YOUR INSTRUCTIONS = The lines to repeat are those below from the one containing "micrograph shows endometrial" down to the one containing "non-Hodgkin's type, High", both included; reproduce them exactly and nothing else.

DATA LISTING =
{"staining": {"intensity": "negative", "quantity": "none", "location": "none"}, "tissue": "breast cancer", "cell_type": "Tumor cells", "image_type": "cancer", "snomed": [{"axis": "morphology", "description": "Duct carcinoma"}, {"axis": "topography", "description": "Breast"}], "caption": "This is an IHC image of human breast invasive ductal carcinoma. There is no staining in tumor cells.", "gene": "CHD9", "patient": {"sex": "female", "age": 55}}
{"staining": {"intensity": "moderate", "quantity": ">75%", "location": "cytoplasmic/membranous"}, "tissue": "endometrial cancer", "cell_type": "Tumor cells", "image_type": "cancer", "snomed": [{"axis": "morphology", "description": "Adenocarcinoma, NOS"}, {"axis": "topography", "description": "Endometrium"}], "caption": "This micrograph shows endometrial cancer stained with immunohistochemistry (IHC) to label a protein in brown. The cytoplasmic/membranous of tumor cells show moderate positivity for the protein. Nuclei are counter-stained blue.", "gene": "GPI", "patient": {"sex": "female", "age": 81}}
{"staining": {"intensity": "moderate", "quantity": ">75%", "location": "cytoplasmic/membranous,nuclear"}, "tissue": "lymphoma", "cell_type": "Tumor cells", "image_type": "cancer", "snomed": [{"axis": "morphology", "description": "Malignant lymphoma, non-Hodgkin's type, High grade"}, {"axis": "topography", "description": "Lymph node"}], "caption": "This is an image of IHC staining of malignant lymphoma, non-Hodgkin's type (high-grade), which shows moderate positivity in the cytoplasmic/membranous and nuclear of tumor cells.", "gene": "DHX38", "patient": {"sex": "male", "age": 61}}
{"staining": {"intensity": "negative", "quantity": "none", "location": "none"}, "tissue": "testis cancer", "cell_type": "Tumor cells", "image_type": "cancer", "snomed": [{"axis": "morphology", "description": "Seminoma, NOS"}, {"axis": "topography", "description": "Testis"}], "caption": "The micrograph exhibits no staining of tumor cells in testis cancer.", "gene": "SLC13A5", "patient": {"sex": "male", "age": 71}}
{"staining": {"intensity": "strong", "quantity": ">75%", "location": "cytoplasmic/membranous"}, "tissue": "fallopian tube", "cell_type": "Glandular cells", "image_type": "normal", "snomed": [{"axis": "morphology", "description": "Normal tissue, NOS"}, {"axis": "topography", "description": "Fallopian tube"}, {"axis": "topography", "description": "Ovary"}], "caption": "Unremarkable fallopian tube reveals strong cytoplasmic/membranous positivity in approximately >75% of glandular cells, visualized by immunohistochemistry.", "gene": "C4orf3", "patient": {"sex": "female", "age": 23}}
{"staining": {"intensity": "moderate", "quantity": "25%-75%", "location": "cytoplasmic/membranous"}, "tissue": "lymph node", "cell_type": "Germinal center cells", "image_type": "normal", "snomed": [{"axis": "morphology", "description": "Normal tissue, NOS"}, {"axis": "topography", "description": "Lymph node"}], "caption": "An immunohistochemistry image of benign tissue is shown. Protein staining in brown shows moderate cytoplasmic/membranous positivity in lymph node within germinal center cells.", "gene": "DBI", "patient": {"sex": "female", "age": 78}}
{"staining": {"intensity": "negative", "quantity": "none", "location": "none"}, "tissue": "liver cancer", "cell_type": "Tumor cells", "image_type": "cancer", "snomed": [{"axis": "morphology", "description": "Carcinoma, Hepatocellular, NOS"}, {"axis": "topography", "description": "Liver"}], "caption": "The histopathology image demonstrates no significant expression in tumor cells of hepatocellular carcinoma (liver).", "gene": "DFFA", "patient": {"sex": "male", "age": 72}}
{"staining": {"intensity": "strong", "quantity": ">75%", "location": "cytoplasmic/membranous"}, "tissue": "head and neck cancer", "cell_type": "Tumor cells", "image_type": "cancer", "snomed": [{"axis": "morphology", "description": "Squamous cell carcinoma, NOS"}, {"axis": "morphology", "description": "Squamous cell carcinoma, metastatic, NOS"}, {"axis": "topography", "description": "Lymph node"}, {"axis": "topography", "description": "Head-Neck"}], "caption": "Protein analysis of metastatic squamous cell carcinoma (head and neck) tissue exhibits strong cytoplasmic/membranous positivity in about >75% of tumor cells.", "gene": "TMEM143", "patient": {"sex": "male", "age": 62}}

RESPONSE BOX =
{"staining": {"intensity": "moderate", "quantity": ">75%", "location": "cytoplasmic/membranous"}, "tissue": "endometrial cancer", "cell_type": "Tumor cells", "image_type": "cancer", "snomed": [{"axis": "morphology", "description": "Adenocarcinoma, NOS"}, {"axis": "topography", "description": "Endometrium"}], "caption": "This micrograph shows endometrial cancer stained with immunohistochemistry (IHC) to label a protein in brown. The cytoplasmic/membranous of tumor cells show moderate positivity for the protein. Nuclei are counter-stained blue.", "gene": "GPI", "patient": {"sex": "female", "age": 81}}
{"staining": {"intensity": "moderate", "quantity": ">75%", "location": "cytoplasmic/membranous,nuclear"}, "tissue": "lymphoma", "cell_type": "Tumor cells", "image_type": "cancer", "snomed": [{"axis": "morphology", "description": "Malignant lymphoma, non-Hodgkin's type, High grade"}, {"axis": "topography", "description": "Lymph node"}], "caption": "This is an image of IHC staining of malignant lymphoma, non-Hodgkin's type (high-grade), which shows moderate positivity in the cytoplasmic/membranous and nuclear of tumor cells.", "gene": "DHX38", "patient": {"sex": "male", "age": 61}}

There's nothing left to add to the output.